We Moved Mum Into the Backyard. Here’s Why It Was the Best Decision Our Family Ever Made.
I want to be upfront about something before I tell you this story: I was not the one who suggested it.
That was my husband, Dan. And when he first floated the idea of building a secondary dwelling in our backyard so that my mother could move in, my immediate, visceral, entirely unfair reaction was a very firm no.
We’d bought our place in the Illawarra five years earlier. A wide block with a decent-sized
backyard that had become, in practice, a graveyard for Dan’s half-finished garden projects and our kids’ abandoned outdoor toys. Plenty of space. But the idea of my mother living twenty metres from our back door felt, at the time, like a boundary I wasn’t ready to negotiate.
I’ve thought a lot about why I resisted. Partly it was the practical side of things. The build, the cost, the disruption to our routine.

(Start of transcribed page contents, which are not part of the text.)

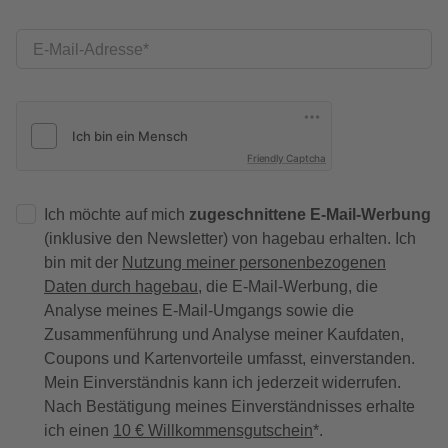
E-Mail-Adresse
Friendly Captcha
Ich möchte auf mich
zugeschnittene E-Mail-Werbung
(inklusive den Newsletter) von hagebau erhalten. Ich
bin mit der
Nutzung meiner personenbezogenen
Daten durch hagebau
, die E-Mail-Werbung, die
Analyse meines E-Mail-Umgangs sowie die
Zusammenführung und Analyse meiner Kaufdaten,
Coupons und Kartenvorteile umfasst, einverstanden.
Mein Einverständnis kann ich jederzeit widerrufen.
Nach Bestätigung meines Einverständnisses erhalte
ich einen
10 € Willkommensgutschein
*.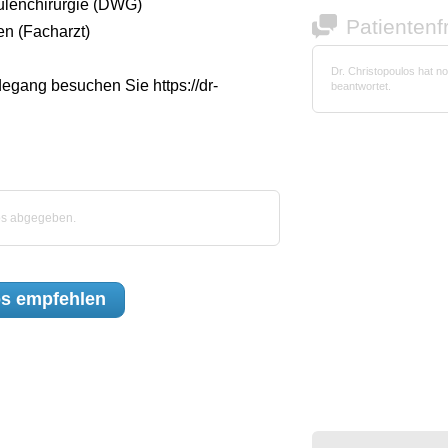
äulenchirurgie (DWG)
Patienten
en (Facharzt)
Dr. Christopoulos hat 
gang besuchen Sie https://dr-
beantwortet.
los abgegeben.
os
empfehlen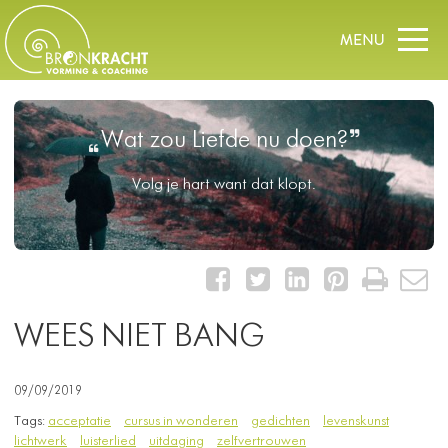
Wat zou Liefde nu doen?
Volg je hart want dat klopt.
WEES NIET BANG
09/09/2019
Tags:
acceptatie
cursus in wonderen
gedichten
levenskunst
lichtwerk
luisterlied
uitdaging
zelfvertrouwen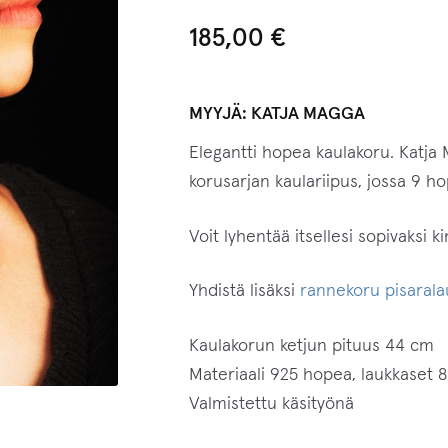
5:stä
185,00
€
perustuen
asiakkaan
arvotukseen.
MYYJÄ:
KATJA MAGGA
Elegantti hopea kaulakoru. Katja
korusarjan kaulariipus, jossa 9 ho
Voit lyhentää itsellesi sopivaksi k
Yhdistä lisäksi
rannekoru pisaralau
Kaulakorun ketjun pituus 44 cm
Materiaali 925 hopea, laukkaset
Valmistettu käsityönä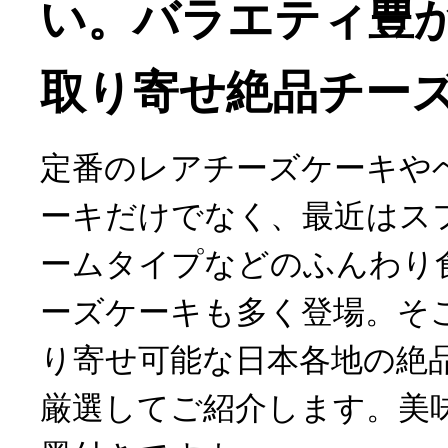
い。バラエティ豊
取り寄せ絶品チー
定番のレアチーズケーキや
ーキだけでなく、最近はス
ームタイプなどのふんわり
ーズケーキも多く登場。そ
り寄せ可能な日本各地の絶
厳選してご紹介します。美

But mostly, if I’m honest, it was something more personal. I’d spent a lot of years building a life with a comfortable bit of geography between my parents and me. Changing that felt like a bigger shift than I knew how to think about.

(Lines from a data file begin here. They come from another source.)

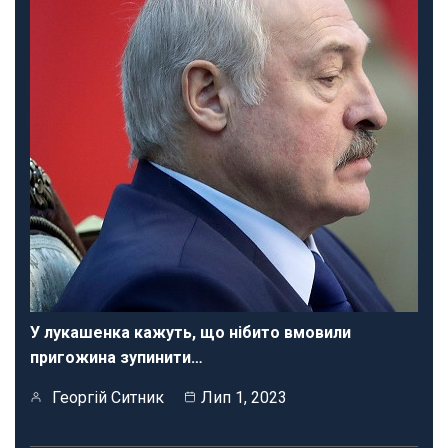
У лукашенка кажуть, що нібито вмовили
пригожина зупинити…
Георгій Ситник
Лип 1, 2023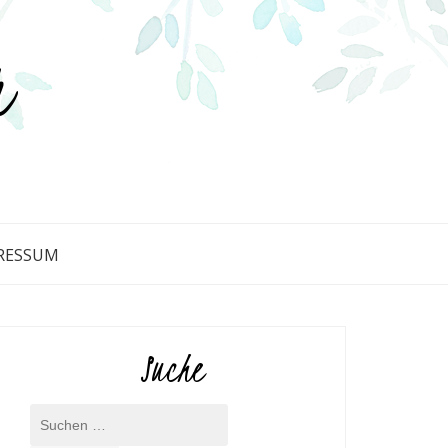
r
RESSUM
Suche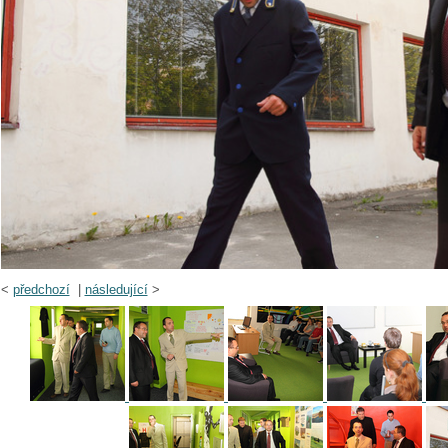
<
předchozí
|
následující
>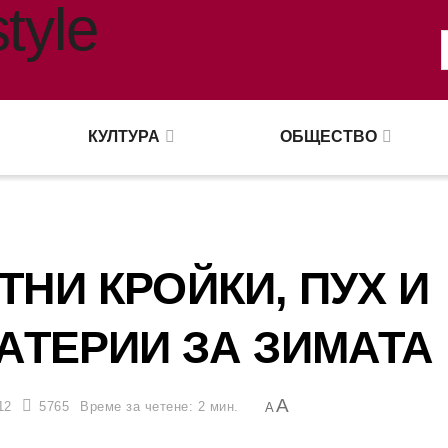
КУЛТУРА
ОБЩЕСТВО
НИ КРОЙКИ, ПУХ И
АТЕРИИ ЗА ЗИМАТА
A
12
5765
Време за четене: 2 мин.
A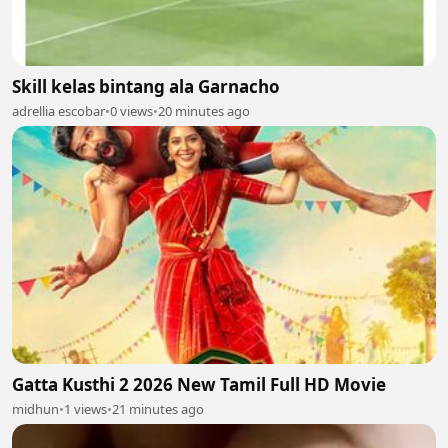
Skill kelas bintang ala Garnacho
adrellia escobar
•
0 views
•
20 minutes ago
Gatta Kusthi 2 2026 New Tamil Full HD Movie
midhun
•
1 views
•
21 minutes ago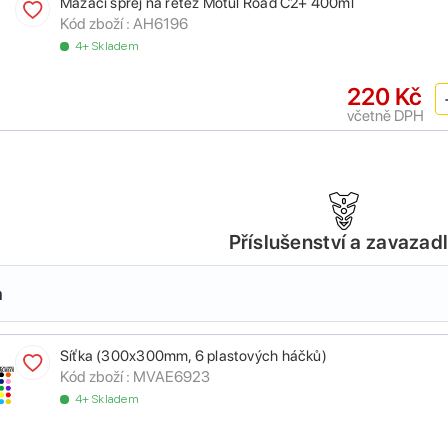
Mazací sprej na řetěz Motul Road C2+ 400ml
Kód zboží :
AH6196
4+ Skladem
220 Kč
včetně DPH
Příslušenství a zavazad
a
Síťka (300x300mm, 6 plastových háčků)
Kód zboží :
MVAE6923
4+ Skladem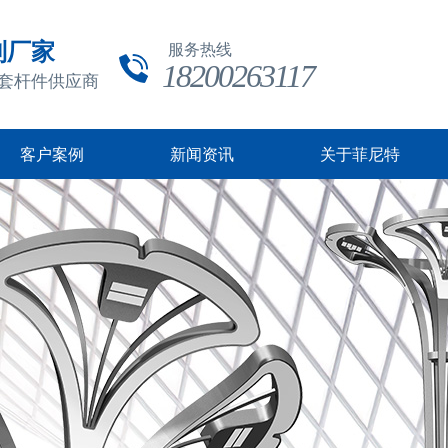
制厂家
服务热线
18200263117
成套杆件供应商
客户案例
新闻资讯
关于菲尼特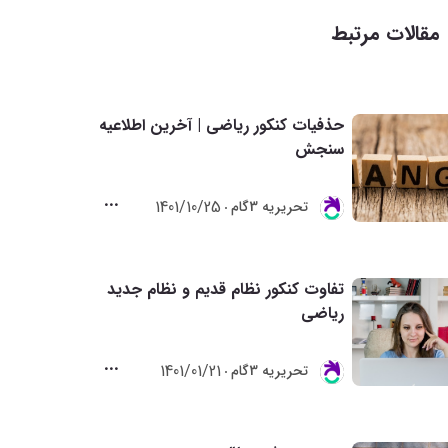
مقالات مرتبط
حذفیات کنکور ریاضی | آخرین اطلاعیه
سنجش
1401/10/25
تحريريه 3گام
تفاوت کنکور نظام قدیم و نظام جدید
ریاضی
1401/01/21
تحريريه 3گام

Then Mum mentioned, very casually over the phone one night, that she’d been feeling a bit lonely lately.
She wasn’t making a big deal of it. That’s not her style. She just mentioned it, the way you mention the weather. But I heard it. And I thought about it for days afterwards.
She was 72, living alone in a perfectly nice unit forty minutes away, with a full life and good friends and absolutely no interest in being a burden to anyone. But she was also getting older, and the distance between us suddenly felt less like independence and more like an oversight neither of us had quite named yet.
The conversation with Dan that followed was one of the better ones we’ve had. We talked about what we actually wanted for the next chapter of her life, and ours, and what we wanted our kids’ relationship with their grandmother to look like as they grew up.
We called a granny flats Illawarra specialist the following Monday.
What followed was about four months of planning, approvals, and construction that I won’t pretend was entirely without moments of doubt. There were weeks when the back garden looked like an archaeological dig, and our kids treated the construction crew as daily entertainment. There was one afternoon when I stood in the half-built space and tried to imagine what it would feel like when it was finished.
And then it was finished. And Mum moved in. And something shifted in our family that I’m still finding words for.
She has her own front door. Her own kitchen. Her own life, entirely on her own terms. She comes over for dinner when she feels like it, which is often, and goes home when she’s ready, which sometimes happens mid-conversation, and we all find this completely endearing. The kids wander over on weekend mornings and come back smelling like baked goods. She’s teaching our daughter to cook properly, the kind of unhurried, from-scratch cooking that I’ve always meant to do more of myself.
The practical side matters too. We know she’s well. Every day. Not from a scheduled phone call but just from proximity and the natural rhythm of family life. She’s twenty metres away. That’s a very particular kind of reassurance that I didn’t fully appreciate until I had it.
What I couldn’t have anticipated is how much this arrangement has given back to Mum herself. She has company whenever she wants it and solitude whenever she needs it. She has a
relationship with her grandchildren that goes beyond school holidays and birthday dinners. She has a role in our daily life and we have one in hers.
We hear a lot about the costs of multigenerational living. The build, the footprint, the planning involved. What gets talked about less is what it gives back. To everyone involved, across every generation.
I was wrong to resist it. I’m glad Dan was patient enough to keep the conversation going.